I spent an hour chatting today with a retired English soccer player. He had a long career as a professional in England and Scotland, and then went into television and dabbled in print, too.
He has recently moved to Dubai. Where he intends to reinvent himself.
“I spent 20 years in Glasgow,” he told me. “I stayed too long. … In Britain right now, it feels like the walls are closing in. It was time to try something new.”
Our conversation happened the same day The National did a story about how the UAE is one of the leading destinations for British expats. Tenth in the world (with 65,000 of them living here), which is impressive, considering how small is the UAE, population 7 million.
Why are the Brits here in such numbers?
We go back to the topic raised in yesterday’s post.
The economy.
Britain is not in awful economic shape, but neither is it humming along. The pound is strong, perhaps too strong for people living there. London is ruinously expensive.
Thus, they continue to explore their options, and more than a few of them come here. Mostly for jobs. Sometimes just to escape their dark and soggy islands for the sun of the UAE.

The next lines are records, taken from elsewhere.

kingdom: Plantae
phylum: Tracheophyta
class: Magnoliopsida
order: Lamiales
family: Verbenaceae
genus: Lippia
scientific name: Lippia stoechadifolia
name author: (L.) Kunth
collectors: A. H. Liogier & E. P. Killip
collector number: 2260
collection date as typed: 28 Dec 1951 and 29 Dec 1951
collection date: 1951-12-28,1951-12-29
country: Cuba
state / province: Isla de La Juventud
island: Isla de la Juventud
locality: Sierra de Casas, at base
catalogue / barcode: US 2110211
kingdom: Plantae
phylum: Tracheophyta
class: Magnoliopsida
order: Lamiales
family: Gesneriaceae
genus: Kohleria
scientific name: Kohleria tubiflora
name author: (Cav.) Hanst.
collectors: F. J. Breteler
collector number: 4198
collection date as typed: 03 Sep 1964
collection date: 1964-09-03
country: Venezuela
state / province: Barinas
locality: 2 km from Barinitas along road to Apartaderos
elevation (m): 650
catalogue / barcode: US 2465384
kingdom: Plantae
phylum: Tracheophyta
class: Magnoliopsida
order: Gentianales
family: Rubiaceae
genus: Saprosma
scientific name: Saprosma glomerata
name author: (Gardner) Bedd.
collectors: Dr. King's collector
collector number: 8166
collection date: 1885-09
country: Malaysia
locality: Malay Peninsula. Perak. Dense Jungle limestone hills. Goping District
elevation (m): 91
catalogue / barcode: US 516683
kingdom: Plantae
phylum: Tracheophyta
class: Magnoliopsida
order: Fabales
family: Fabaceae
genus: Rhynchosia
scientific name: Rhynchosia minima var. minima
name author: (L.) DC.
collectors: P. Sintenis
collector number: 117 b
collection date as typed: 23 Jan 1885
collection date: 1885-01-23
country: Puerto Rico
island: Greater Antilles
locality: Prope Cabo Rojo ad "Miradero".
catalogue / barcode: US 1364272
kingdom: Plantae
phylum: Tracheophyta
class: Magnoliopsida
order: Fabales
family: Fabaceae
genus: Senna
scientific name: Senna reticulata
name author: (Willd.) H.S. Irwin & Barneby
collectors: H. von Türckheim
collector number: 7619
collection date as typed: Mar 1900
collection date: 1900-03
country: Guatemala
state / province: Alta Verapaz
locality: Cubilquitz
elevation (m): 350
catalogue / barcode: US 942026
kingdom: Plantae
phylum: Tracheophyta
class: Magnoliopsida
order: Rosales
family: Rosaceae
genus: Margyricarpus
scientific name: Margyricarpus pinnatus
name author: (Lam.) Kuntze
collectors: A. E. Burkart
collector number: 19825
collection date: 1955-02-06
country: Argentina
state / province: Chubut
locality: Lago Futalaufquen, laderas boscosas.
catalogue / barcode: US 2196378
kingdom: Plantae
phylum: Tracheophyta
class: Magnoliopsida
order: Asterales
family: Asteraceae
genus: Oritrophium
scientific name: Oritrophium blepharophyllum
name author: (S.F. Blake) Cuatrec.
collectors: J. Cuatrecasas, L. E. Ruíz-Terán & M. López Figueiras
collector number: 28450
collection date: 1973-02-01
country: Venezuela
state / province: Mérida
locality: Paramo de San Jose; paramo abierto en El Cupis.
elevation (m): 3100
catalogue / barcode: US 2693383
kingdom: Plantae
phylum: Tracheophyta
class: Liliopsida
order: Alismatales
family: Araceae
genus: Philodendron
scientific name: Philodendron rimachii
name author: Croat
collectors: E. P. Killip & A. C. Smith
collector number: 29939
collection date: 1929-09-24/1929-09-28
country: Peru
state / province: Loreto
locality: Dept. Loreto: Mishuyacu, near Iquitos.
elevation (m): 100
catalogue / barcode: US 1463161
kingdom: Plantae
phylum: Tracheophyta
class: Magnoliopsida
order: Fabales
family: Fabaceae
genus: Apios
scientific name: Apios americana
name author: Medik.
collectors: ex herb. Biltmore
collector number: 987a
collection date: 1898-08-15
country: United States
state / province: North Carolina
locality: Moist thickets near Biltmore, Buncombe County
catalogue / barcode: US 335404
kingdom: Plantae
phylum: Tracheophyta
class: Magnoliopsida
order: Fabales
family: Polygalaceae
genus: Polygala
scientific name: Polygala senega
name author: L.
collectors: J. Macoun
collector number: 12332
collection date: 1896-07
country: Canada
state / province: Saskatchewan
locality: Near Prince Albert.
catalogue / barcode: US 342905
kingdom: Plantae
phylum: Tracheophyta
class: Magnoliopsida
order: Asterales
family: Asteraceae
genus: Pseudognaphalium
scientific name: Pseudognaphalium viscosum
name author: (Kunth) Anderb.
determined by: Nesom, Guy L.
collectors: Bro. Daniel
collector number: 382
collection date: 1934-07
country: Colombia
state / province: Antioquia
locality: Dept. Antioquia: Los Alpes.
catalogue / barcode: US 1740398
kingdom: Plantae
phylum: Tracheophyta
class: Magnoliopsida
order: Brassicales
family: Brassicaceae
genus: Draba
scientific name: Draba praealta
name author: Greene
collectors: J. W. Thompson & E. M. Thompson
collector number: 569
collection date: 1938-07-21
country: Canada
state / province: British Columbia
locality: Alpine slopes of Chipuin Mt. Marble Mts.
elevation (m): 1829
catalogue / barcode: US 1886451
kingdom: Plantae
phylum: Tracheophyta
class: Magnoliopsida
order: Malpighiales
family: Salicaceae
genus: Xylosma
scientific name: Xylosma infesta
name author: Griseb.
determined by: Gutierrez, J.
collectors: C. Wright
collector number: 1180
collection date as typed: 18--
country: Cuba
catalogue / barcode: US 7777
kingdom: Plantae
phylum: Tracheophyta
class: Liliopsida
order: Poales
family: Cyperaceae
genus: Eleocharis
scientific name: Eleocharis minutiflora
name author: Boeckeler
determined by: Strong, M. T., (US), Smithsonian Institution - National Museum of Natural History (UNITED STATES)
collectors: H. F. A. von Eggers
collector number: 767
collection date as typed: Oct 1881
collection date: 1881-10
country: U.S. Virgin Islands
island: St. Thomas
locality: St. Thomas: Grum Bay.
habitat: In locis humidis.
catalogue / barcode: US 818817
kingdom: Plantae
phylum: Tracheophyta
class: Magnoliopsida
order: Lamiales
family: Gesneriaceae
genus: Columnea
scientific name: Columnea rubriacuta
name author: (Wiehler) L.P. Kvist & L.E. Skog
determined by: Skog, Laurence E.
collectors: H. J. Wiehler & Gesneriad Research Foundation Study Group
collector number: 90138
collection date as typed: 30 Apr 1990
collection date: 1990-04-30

I find admirable their willingness to get up and go. They have been doing it for centuries.
The outflow really got going with the North American colonies, 300 years ago. The original 13 colonies were overwhelmingly British, ethnically. (Even now, the U.S. gene pool is more than 20 percent British.)
The American Revolution was a significant British loss, but it didn’t check their outflow to other hospitable parts of their empire.
Australia and New Zealand are essentially British. So is Canada, even now. The whole of those countries.
Brits went to wide swaths of the Caribbean. South Africa. In the early 20th century, to other parts of Africa, including Kenya and Zimbabwe. To Hong Kong and Singapore.
Millions of Brits assessed the situation in their homeland, did the math and took ship for somewhere far away, often to find a much better life than the one they left.
Granted, the fact that much of the world was part of the Commonwealth, a century ago, and that the sun never set on the British Empire created semi-familiar cultures on very unfamiliar shores. No matter where they went, they were likely to find other Brits already there.
I believe we must concede they have a mental toughness and a willingness to adapt that few other nationalities have demonstrated. (Though modern Filipinos can give them a run.)
A willingness to look outside your own borders? Often, it makes good sense. And when you leave home, Brits can confirm you can take a little of it with you.